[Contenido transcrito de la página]
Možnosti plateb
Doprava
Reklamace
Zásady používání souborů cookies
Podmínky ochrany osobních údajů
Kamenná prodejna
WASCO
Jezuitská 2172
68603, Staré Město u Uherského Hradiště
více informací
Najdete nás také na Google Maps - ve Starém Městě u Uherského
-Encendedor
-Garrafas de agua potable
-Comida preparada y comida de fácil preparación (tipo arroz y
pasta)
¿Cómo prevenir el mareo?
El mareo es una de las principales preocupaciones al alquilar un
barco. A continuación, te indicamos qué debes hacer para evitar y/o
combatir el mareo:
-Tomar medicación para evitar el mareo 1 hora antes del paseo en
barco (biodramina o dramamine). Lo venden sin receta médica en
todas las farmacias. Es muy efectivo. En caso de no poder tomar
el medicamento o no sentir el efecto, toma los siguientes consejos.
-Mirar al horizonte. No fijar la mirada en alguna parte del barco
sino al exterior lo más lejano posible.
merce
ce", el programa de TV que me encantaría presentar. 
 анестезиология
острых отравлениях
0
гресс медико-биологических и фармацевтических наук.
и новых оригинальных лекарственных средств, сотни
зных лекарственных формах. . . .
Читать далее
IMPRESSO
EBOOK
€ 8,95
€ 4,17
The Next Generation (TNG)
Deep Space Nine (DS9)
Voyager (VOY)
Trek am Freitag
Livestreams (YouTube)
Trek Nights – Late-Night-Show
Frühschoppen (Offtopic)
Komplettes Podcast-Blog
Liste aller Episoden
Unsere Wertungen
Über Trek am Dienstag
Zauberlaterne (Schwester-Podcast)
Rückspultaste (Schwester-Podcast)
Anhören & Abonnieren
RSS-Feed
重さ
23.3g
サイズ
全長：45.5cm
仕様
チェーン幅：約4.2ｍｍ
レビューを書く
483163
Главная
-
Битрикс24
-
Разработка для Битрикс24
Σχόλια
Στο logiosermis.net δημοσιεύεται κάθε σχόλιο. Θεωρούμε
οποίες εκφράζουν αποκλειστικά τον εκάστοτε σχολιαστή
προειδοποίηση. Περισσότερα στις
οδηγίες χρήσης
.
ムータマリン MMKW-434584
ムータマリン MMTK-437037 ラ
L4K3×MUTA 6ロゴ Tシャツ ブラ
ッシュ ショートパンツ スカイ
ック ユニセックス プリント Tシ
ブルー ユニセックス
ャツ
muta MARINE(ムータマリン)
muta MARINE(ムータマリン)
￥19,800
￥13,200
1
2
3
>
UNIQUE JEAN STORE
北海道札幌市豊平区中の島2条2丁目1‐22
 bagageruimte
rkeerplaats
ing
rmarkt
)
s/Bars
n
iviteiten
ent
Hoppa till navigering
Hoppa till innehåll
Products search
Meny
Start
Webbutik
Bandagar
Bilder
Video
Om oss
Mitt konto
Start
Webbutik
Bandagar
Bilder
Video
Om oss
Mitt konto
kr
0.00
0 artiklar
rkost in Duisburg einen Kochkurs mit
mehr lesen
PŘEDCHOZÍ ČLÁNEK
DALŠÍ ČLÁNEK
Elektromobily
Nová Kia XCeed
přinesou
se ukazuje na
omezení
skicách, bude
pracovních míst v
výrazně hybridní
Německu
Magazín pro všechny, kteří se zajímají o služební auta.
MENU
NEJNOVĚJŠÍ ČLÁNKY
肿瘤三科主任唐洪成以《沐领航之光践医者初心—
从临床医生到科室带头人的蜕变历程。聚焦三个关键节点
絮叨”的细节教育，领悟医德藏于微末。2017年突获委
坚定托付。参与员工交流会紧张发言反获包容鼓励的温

- PRUÉBALO: Copia sin cambios el tramo que va desde el comienzo de los registros hasta la línea que contiene "-Garrafas de agua potable", con ambos extremos incluidos.

- RESPUESTA ABAJO:
Možnosti plateb
Doprava
Reklamace
Zásady používání souborů cookies
Podmínky ochrany osobních údajů
Kamenná prodejna
WASCO
Jezuitská 2172
68603, Staré Město u Uherského Hradiště
více informací
Najdete nás také na Google Maps - ve Starém Městě u Uherského
-Encendedor
-Garrafas de agua potable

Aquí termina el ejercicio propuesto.